A STALWART of the Brahman stud circuit is hanging up his hat after 66 years of involvement in the industry.
Bon Wall, Wallton Downs, Clermont, bid farewell to the Rockhampton Brahman Week Sale this year, after decades selling in the region.
Mr Wall's father Norman was the first to introduce the Brahman breed to the central Queensland highlands in 1948 and Mr Wall said he'd had an association with the breed since he was 12-years-old.
"I took over 40 cows and a bull when I was 12-years-old," Mr Wall said.
"I've enjoyed 66 years breeding Brahman cattle and I've loved every minute of it."
He registered the stud in 1962 and was one of the original vendors from the early days of what is now known as Brahman Week, when Australian Estates under auctioneer Dave Watkins started the sale.
Mr Wall presented two bulls at the second sale they had in the early 60s.
He said he had seen changes in the breed over the decades.
"They've changed the shape for a start, and made them more of flat backs.
"They've gone away from the slopey rumps, which were very fertile cattle.
"I love the cattle; my cattle at the end the last 10 years have been extremely quiet."
Mr Wall said the highest price he'd paid for a bull was $30,000 for Tartus King Ferdinand, in 1988.

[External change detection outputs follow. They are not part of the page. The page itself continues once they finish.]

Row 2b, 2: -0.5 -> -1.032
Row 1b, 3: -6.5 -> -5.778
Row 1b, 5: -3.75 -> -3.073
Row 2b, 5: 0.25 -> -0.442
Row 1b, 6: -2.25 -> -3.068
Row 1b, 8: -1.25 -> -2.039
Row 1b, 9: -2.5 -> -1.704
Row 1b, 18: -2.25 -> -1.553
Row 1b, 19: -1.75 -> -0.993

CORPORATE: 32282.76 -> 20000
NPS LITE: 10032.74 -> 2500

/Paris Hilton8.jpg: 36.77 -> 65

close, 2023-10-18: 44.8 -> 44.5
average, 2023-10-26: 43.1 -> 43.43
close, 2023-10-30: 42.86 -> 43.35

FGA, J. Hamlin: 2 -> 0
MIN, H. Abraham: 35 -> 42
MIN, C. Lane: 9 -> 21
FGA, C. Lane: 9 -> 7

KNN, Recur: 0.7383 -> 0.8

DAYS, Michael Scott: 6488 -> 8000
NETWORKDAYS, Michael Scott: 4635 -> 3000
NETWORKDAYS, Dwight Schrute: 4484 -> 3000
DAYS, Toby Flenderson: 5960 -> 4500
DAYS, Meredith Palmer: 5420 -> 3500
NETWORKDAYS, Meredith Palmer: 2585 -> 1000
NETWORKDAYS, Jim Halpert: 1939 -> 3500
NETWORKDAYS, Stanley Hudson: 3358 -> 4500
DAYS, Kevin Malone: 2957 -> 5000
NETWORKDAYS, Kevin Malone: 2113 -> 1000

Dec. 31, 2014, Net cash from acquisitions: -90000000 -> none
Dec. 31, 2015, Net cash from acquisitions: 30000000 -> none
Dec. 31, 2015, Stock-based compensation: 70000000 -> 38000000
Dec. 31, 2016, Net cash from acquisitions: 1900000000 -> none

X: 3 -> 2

"It was big money back in those days, he had a fantastic head; people would remember Tartus, they were good bulls."
Mr Wall said he was grateful for the support over the years.
"One particular person bought my bulls for 36 years straight.
"They were a return buyer and I was very happy to have such great support.
"I'm very happy to have done it and left a small mark along the way."
The Walls sold three red bulls at their final Brahman Week to average $13,667 with a top price of $24,000.
For those interested in getting their hands on Wallton Downs bulls, Mr Wall will be sending nine sires to the Gold City bull sale in Charters Towers next month.
"We've got pretty good bulls going to Charters Towers, nine bulls and three are pollies; there are some good bulls going there."
After that, he will be enjoying a well-earned retirement, and celebrating his 50th wedding anniversary with wife Lorraine next year.
"I'll be walking with people and their dogs in Paddington; it'll be a bit different, an absolute change of pace.
"I'll be trying to keep fit and keeping an eye on the cattle industry, especially the Brahmans."